WORK TO COMPLETE — What lines in the records below include the word "that"? Return each one.

Saved data entries
========

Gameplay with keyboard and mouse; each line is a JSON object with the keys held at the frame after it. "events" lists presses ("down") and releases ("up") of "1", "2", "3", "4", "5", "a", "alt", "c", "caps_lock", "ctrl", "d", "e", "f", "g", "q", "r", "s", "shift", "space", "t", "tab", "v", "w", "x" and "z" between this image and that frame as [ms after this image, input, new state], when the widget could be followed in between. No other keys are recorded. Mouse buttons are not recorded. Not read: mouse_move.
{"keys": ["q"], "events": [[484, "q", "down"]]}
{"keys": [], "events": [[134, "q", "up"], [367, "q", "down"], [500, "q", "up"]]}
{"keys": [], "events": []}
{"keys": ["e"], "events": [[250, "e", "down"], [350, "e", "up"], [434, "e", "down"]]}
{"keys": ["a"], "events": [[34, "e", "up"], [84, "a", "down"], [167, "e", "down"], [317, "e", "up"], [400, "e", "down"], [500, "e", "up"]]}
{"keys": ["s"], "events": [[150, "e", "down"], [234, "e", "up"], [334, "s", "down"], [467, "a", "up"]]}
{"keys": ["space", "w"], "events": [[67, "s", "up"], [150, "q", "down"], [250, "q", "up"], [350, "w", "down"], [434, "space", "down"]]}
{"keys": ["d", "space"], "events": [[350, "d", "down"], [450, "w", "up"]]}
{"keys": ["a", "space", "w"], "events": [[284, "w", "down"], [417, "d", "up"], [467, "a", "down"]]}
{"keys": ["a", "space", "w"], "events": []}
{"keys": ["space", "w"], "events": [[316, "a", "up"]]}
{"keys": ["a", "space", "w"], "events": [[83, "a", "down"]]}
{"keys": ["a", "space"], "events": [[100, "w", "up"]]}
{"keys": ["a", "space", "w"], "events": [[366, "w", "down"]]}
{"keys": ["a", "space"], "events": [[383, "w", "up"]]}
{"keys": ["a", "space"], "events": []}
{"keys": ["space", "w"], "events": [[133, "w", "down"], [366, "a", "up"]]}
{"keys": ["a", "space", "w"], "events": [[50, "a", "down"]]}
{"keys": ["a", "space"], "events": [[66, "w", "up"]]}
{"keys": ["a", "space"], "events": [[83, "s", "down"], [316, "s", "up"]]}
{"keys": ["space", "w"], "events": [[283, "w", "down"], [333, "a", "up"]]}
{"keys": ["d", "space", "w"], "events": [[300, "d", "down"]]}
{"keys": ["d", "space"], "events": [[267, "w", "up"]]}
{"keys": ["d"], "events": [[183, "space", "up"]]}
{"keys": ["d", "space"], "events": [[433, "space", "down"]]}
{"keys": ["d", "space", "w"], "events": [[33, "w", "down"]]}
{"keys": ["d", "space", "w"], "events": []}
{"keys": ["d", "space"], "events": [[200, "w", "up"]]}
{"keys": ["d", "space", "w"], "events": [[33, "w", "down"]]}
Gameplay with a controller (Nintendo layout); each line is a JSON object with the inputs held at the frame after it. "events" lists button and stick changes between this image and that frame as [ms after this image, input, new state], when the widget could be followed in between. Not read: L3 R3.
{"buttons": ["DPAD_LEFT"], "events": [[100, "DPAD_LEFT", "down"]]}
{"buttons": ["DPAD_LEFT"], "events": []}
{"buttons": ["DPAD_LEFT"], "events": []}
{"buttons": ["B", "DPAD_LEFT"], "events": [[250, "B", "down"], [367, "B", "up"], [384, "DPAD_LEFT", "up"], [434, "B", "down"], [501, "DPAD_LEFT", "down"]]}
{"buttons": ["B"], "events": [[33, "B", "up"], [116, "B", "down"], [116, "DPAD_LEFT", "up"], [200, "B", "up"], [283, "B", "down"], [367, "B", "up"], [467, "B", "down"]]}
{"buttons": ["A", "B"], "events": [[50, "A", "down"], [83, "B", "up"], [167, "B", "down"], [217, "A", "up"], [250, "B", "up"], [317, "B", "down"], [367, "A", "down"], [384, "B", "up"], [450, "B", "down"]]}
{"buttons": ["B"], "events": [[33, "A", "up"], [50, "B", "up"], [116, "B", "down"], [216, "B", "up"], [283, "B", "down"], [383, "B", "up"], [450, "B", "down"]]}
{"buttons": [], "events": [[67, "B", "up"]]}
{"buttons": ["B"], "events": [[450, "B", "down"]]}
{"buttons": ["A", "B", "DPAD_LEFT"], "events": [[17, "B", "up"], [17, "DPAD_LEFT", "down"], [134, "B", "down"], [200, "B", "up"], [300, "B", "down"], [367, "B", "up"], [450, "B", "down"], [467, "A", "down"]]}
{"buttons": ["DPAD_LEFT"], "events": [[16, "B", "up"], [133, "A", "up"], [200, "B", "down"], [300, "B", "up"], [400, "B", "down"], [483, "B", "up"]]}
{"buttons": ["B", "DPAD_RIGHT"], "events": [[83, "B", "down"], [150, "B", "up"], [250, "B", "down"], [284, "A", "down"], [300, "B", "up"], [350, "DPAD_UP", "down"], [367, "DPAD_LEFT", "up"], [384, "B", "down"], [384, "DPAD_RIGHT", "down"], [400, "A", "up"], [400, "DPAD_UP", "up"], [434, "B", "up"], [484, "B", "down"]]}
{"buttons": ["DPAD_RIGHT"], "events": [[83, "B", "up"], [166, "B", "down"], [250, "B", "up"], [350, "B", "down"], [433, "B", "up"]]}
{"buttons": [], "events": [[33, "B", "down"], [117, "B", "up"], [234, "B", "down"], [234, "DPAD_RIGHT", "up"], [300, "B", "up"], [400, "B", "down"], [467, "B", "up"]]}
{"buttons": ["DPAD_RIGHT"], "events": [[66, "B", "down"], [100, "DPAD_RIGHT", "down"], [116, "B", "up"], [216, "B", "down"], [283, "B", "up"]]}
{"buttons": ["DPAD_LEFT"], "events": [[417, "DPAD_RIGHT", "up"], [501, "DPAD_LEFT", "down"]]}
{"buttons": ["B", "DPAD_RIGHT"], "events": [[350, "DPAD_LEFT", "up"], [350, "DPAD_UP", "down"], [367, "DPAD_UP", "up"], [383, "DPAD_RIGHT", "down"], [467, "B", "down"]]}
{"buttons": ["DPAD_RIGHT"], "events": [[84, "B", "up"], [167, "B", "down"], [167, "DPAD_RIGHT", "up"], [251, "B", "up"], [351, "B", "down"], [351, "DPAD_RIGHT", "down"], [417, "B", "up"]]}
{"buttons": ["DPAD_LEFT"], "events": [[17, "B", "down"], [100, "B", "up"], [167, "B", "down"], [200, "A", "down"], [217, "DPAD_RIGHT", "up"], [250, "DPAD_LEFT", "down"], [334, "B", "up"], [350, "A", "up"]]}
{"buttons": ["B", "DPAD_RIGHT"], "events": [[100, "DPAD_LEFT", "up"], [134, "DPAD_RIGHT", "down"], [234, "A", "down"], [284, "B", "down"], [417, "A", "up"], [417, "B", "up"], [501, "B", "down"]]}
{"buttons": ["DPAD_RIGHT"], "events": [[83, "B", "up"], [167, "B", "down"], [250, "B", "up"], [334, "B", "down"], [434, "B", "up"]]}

========

COMPLETED TASK —
Gameplay with keyboard and mouse; each line is a JSON object with the keys held at the frame after it. "events" lists presses ("down") and releases ("up") of "1", "2", "3", "4", "5", "a", "alt", "c", "caps_lock", "ctrl", "d", "e", "f", "g", "q", "r", "s", "shift", "space", "t", "tab", "v", "w", "x" and "z" between this image and that frame as [ms after this image, input, new state], when the widget could be followed in between. No other keys are recorded. Mouse buttons are not recorded. Not read: mouse_move.
Gameplay with a controller (Nintendo layout); each line is a JSON object with the inputs held at the frame after it. "events" lists button and stick changes between this image and that frame as [ms after this image, input, new state], when the widget could be followed in between. Not read: L3 R3.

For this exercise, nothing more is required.